What the task asks:
Word for word, restate the records from their first line through the line with "Making a wired network connection", both ends included; omit each picture.
━━━ Task material ━━━
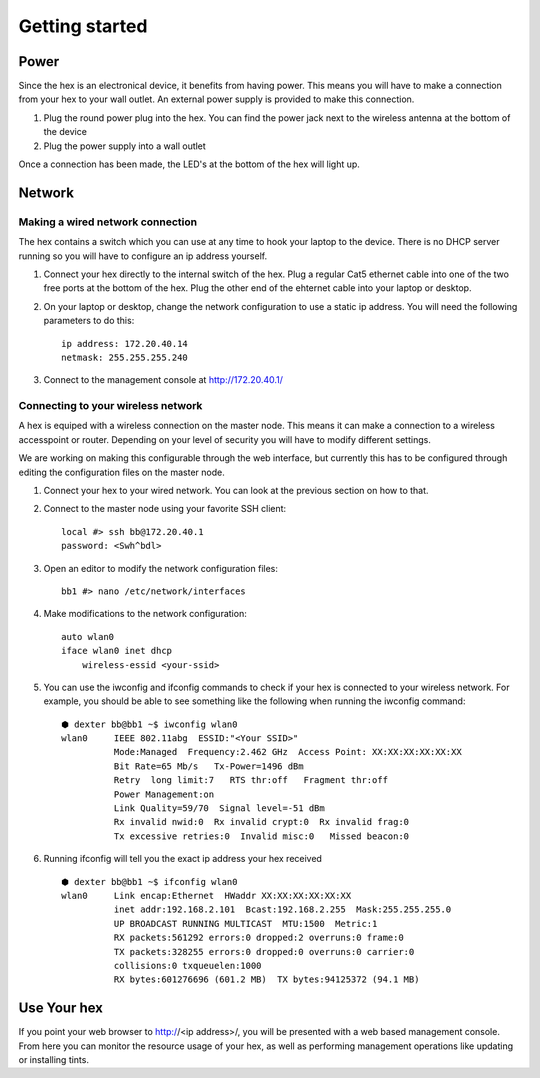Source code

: Getting started
###############

Power
=======================================================================================================================
Since the hex is an electronical device, it benefits from having power. This means you will have to make a connection from your hex to your wall outlet. An external power supply is provided to make this connection.

#. Plug the round power plug into the hex. You can find the power jack next to the wireless antenna at the bottom of the device

#. Plug the power supply into a wall outlet

Once a connection has been made, the LED's at the bottom of the hex will light up.

Network
=======================================================================================================================

Making a wired network connection
-----------------------------------------------------------------------------------------------------------------------
The hex contains a switch which you can use at any time to hook your laptop to the device. There is no DHCP server running so you will have to configure an ip address yourself.

#. Connect your hex directly to the internal switch of the hex. Plug a regular Cat5 ethernet cable into one of the two free ports at the bottom of the hex. Plug the other end of the ehternet cable into your laptop or desktop.

#. On your laptop or desktop, change the network configuration to use a static ip address. You will need the following parameters to do this: ::

	ip address: 172.20.40.14
	netmask: 255.255.255.240

#. Connect to the management console at http://172.20.40.1/

Connecting to your wireless network
-----------------------------------------------------------------------------------------------------------------------
A hex is equiped with a wireless connection on the master node. This means it can make a connection to a wireless accesspoint or router. Depending on your level of security you will have to modify different settings.

We are working on making this configurable through the web interface, but currently this has to be configured through editing the configuration files on the master node.

#. Connect your hex to your wired network. You can look at the previous section on how to that.

#. Connect to the master node using your favorite SSH client: ::

	local #> ssh bb@172.20.40.1
	password: <Swh^bdl>

#. Open an editor to modify the network configuration files: ::

	bb1 #> nano /etc/network/interfaces

#. Make modifications to the network configuration: ::

    auto wlan0
    iface wlan0 inet dhcp
        wireless-essid <your-ssid>

#. You can use the iwconfig and ifconfig commands to check if your hex is connected to your wireless network. For example, you should be able to see something like the following when running the iwconfig command: ::

    ⬢ dexter bb@bb1 ~$ iwconfig wlan0
    wlan0     IEEE 802.11abg  ESSID:"<Your SSID>"
              Mode:Managed  Frequency:2.462 GHz  Access Point: XX:XX:XX:XX:XX:XX
              Bit Rate=65 Mb/s   Tx-Power=1496 dBm
              Retry  long limit:7   RTS thr:off   Fragment thr:off
              Power Management:on
              Link Quality=59/70  Signal level=-51 dBm
              Rx invalid nwid:0  Rx invalid crypt:0  Rx invalid frag:0
              Tx excessive retries:0  Invalid misc:0   Missed beacon:0

#. Running ifconfig will tell you the exact ip address your hex received ::

    ⬢ dexter bb@bb1 ~$ ifconfig wlan0
    wlan0     Link encap:Ethernet  HWaddr XX:XX:XX:XX:XX:XX
              inet addr:192.168.2.101  Bcast:192.168.2.255  Mask:255.255.255.0
              UP BROADCAST RUNNING MULTICAST  MTU:1500  Metric:1
              RX packets:561292 errors:0 dropped:2 overruns:0 frame:0
              TX packets:328255 errors:0 dropped:0 overruns:0 carrier:0
              collisions:0 txqueuelen:1000
              RX bytes:601276696 (601.2 MB)  TX bytes:94125372 (94.1 MB)

Use Your hex
=======================================================================================================================
If you point your web browser to http://<ip address>/, you will be presented with a web based management console. From here you can monitor the resource usage of your hex, as well as performing management operations like updating or installing tints.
━━━
Solution for this problem:
Source code

: Getting started
###############

Power
=======================================================================================================================
Since the hex is an electronical device, it benefits from having power. This means you will have to make a connection from your hex to your wall outlet. An external power supply is provided to make this connection.

#. Plug the round power plug into the hex. You can find the power jack next to the wireless antenna at the bottom of the device

#. Plug the power supply into a wall outlet

Once a connection has been made, the LED's at the bottom of the hex will light up.

Network
=======================================================================================================================

Making a wired network connection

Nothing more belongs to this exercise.